- _Activity_
Rewrite all of the rows below, renaming "chart" to "graph" and changing nothing else. Omit the pictures from your version.

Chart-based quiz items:
=== Section Start ===

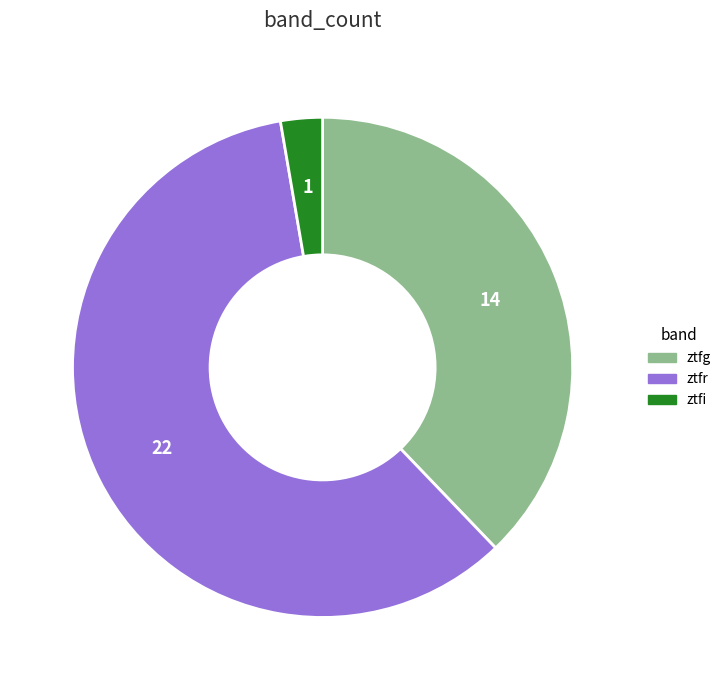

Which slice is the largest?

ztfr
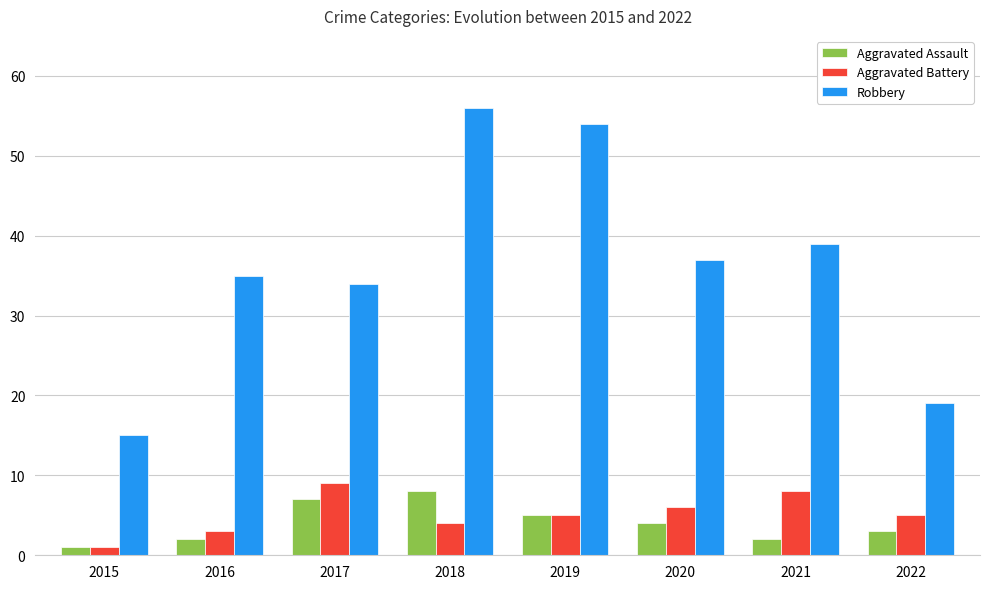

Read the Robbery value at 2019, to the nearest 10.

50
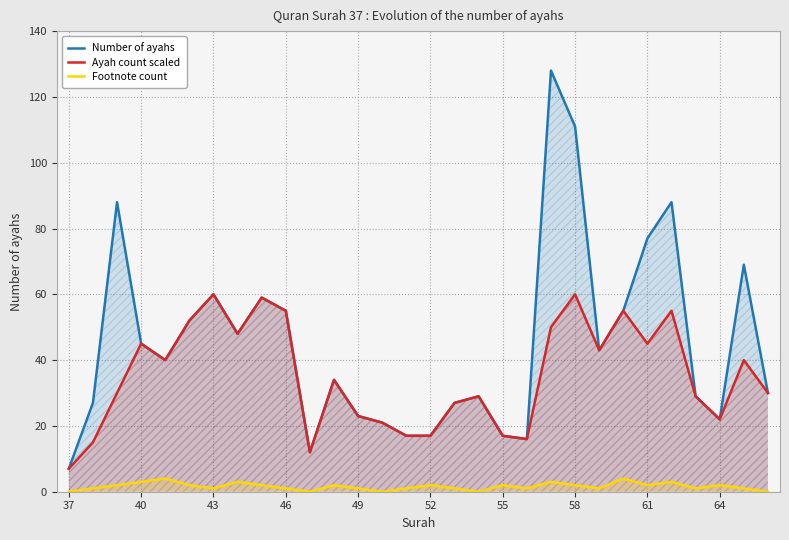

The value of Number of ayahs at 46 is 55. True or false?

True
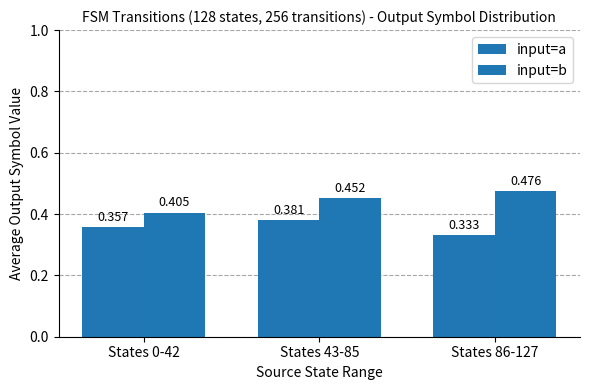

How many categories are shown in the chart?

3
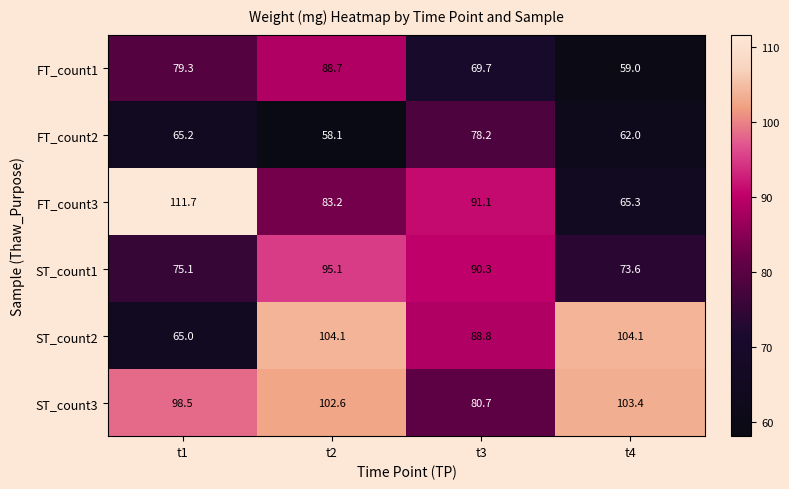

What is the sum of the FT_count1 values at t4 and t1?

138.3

=== Section End ===

- _Solution below_
Which slice is the largest?

ztfr

Read the Robbery value at 2019, to the nearest 10.

50

The value of Number of ayahs at 46 is 55. True or false?

True

How many categories are shown in the graph?

3

What is the sum of the FT_count1 values at t4 and t1?

138.3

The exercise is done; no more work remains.